Provided passage »
════════
How mcp.sv Does Multilingual Search and Structured RAG

mcp.sv is the national MCP for El Salvador — a knowledge service that lets
an AI assistant answer grounded questions about Salvadoran laws, decrees, taxes, and government
procedures, with citations. It has two hard problems baked in:
- The corpus is almost entirely in Spanish (decretos, leyes, normativas, DTE specs), but
users ask in Spanish, English, and Russian. - It's a retrieval system for legal text, where "close enough" isn't good enough — you need
the right article of the right decree, and you need to cite it.
The interesting part is how it solves this. Plain "embed everything, do a vector search" — the
default RAG everyone starts with — is the floor, not the ceiling. mcp.sv stacks several
layers on top, and crucially, it does almost all the expensive work at ingest time so the
public query path does zero model inference. This post walks through every layer, with the
real code.
Architecture in one line: a private "Plan A" box (Mac Studio + LM Studio) does all the
crawling, OCR, embedding, summarizing, and translating; a public "Plan B" server (Postgres +
pgvector + an ASP.NET Core API + the MCP endpoint) only reads and blends. The query side
never calls a model.
Part 1 — Digesting queries in three languages
The naive approach is "detect the query language, translate it, then search." mcp.sv
deliberately avoids runtime language detection and runtime translation on the server. Instead it
makes the documents findable in all three languages ahead of time, and leans on Postgres
full-text search. Four techniques stack up.
1. Synthetic-text aliases (the workhorse)
════════
(Dataset records)
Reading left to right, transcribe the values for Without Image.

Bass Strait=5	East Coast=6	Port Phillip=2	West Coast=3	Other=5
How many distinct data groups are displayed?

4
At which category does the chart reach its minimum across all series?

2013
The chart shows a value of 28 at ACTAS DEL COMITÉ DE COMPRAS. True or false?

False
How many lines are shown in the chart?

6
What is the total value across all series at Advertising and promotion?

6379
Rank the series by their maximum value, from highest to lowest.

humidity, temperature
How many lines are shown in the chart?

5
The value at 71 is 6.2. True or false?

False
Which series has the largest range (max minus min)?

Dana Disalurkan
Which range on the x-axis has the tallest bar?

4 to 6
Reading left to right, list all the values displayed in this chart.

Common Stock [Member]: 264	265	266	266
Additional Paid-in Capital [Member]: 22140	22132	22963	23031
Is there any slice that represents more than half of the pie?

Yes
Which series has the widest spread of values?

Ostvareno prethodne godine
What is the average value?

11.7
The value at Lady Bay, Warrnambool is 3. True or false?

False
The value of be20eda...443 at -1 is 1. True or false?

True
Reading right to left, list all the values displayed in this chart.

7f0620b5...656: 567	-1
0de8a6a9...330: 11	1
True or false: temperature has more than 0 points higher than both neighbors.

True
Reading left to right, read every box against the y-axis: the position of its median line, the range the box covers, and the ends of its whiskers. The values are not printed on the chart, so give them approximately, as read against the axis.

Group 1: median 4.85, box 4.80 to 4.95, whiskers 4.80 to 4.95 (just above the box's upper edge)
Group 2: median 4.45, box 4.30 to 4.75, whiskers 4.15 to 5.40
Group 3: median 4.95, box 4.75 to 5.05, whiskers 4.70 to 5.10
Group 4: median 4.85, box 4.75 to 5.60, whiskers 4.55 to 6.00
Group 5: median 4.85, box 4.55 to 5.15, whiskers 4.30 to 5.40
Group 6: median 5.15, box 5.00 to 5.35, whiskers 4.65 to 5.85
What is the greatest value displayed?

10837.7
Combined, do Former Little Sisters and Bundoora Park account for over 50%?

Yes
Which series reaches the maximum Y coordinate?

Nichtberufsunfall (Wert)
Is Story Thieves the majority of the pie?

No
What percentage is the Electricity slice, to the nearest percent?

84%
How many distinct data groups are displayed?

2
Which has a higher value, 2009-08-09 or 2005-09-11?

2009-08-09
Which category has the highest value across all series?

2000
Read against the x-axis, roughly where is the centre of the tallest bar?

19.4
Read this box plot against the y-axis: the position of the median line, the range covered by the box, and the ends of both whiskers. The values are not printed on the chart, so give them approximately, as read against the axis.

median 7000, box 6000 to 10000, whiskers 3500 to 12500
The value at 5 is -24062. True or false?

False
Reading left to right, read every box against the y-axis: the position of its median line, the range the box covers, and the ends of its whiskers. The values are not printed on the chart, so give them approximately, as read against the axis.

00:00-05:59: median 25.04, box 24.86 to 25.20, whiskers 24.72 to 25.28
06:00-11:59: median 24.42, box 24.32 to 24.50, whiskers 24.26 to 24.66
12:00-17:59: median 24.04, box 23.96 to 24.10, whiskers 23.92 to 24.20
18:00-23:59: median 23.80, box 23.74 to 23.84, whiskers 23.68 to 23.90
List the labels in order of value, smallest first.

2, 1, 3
════════
Work request 1 »
Summarize the mcp.sv post in three sentences.
Work request 2 »
Extend the mcp.sv post, picking up right after its last heading.
These data come from a separate source.

Result 1 »
mcp.sv is the national MCP for El Salvador, a knowledge service that lets an AI assistant answer grounded questions about Salvadoran laws, decrees, taxes, and government procedures with citations. Its corpus is almost entirely in Spanish while users ask in Spanish, English, and Russian, and its legal retrieval must find and cite the right article of the right decree. To handle this, it does nearly all expensive work at ingest time on a private box so the public server only reads and blends without calling a model, and it makes documents findable in all three languages ahead of time using Postgres full-text search instead of runtime language detection and translation.

Result 2 »
Every document gets an extra, invisible field — synthetic_text — full of English and Russian
keywords mapped from the Spanish content. The mapping comes from one shared file,
term_dictionary.json: 92 curated Spanish→(English, Russian) term pairs covering the legal and
financial vocabulary that actually shows up in queries.
{
"ley": ["law statute", "закон"],
"decreto": ["decree", "декрет указ"],
"iva": ["vat value added tax", "ндс налог добавленную стоимость"],
"bitcoin": ["bitcoin", "биткоин криптовалюта"],
"trabajo": ["work labor employment", "труд работа занятость"]
}
The same dictionary feeds two code paths so they can never drift. At ingest, the C# crawler
builds the alias string in-process — longest keys first, with word-boundary matching so iva
doesn't fire inside privado:
// SyntheticTextBuilder.cs — runs during ingest
foreach (var (key, en, ru) in _entriesByDescendingKeyLength)
{
var pattern = $@"(?<!{spanishLetter}){Regex.Escape(key)}(?!{spanishLetter})";
if (Regex.IsMatch(combined, pattern))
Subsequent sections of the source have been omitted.